Kaspersky Lab CEO Eugene Kaspersky has reassured the company's channel in a letter posted on the company's website to partners, in which he denied allegations of inappropriate ties to the Russian government.
In the letter, Kaspersky said the one constant in the "attacks" against the company is that "facts are continuously misinterpreted or manipulated to fit the agenda of certain individuals separately wanting there to be inappropriate ties between my company and the Russian government."
"I want to reassure you, our valued partner - there is no evidence because no such inappropriate ties exist. While Kaspersky Lab regularly works with governments and law enforcement agencies around the world to fight cybercrime, the company has never helped, nor will help, any government in the world with its cyberespionage efforts," Kaspersky said.
The letter comes after months of pushback against the security vendor over alleged ties to the Russian government, ties the security vendor has strongly denied. Kaspersky Lab has global headquarters in Moscow and has North American headquarters in Woburn, Massachusetts.

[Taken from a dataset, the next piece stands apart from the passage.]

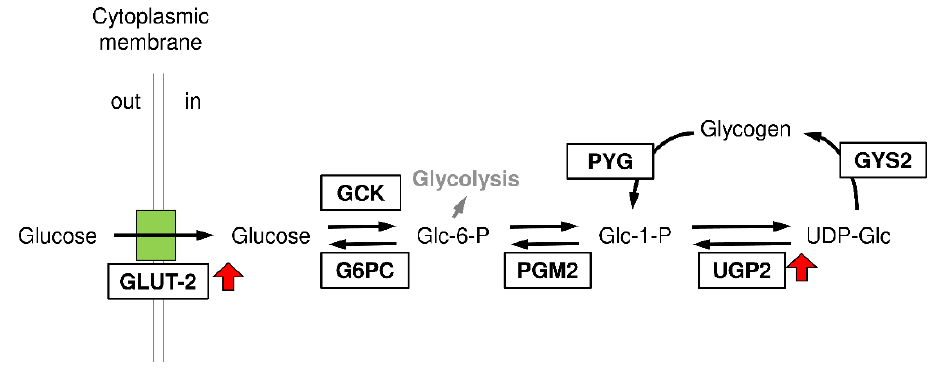
Figure 6. Cellular pathways of glycogen synthesis stimulation by taurine. G6PC: Glucose 6-phos- phatase; GCK: Glucokinase; PGM2: Phosphoglucomutase 2; UGP2: UDP-glucose pyrophosphory- lase 2; GYS2: Glycogen synthase 2; PYG: Glycogen phosphorylase . Table 1. Differential expressed genes in the liver of taurine-treated mice identified by microarray analysis .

This week, the US government removed Kaspersky Lab from the GSA Schedule, an approved list of technology vendors for government departments. While it won't prevent the government from buying Kaspersky Lab software entirely, it will likely vastly limit the company's sales to the U.S. government. A Bloomberg report this week also alleged that Kaspersky Lab had been working with the Russian intelligence agency FSB, citing internal emails it had obtained.
In the letter to partners, the CEO said: "The reported emails show no such link, as the communication was misinterpreted or manipulated to try to make the media outlet's narrative work. Kaspersky Lab is very public about the fact that it assists law enforcement agencies around the world with fighting cyberthreats, including those in Russia, by providing cybersecurity expertise on malware and cyberattacks."
Kaspersky Lab has "been committed to trust and transparency" and regularly cooperates with law enforcement agencies, industry peers and victims of cybercrime. "For example, in the past, we have assisted law enforcement efforts to arrest the Lurk gang, which stole $45m from banks and other financial institutions. Similarly, Kaspersky Lab assisted the Dutch police in identifying and catching the authors of the CoinVault ransomware. The majority of the CoinVault victims have been registered in the Netherlands, Germany, US, France and the UK. The company's goal is very simple - protect users from cyberthreats and make the internet safer for everyone," Kaspersky said.
He added that these principles will never change, regardless of current geopolitical tensions or inaccurate media representations. "We have never let - nor will we ever allow - false allegations stop us from fulfilling our primary mission of protecting people and businesses around the world from cyberthreats," Kaspersky said.
Kaspersky said his team is available to answer any questions or concerns partners or customers may have. He also thanked partners for sticking with the company through the turmoil, saying the company recently has closed some of the biggest deals in the region.
"During these challenging times, I want to personally thank you, our valued partners. With your support, Kaspersky Lab continues to excel in the security," he said.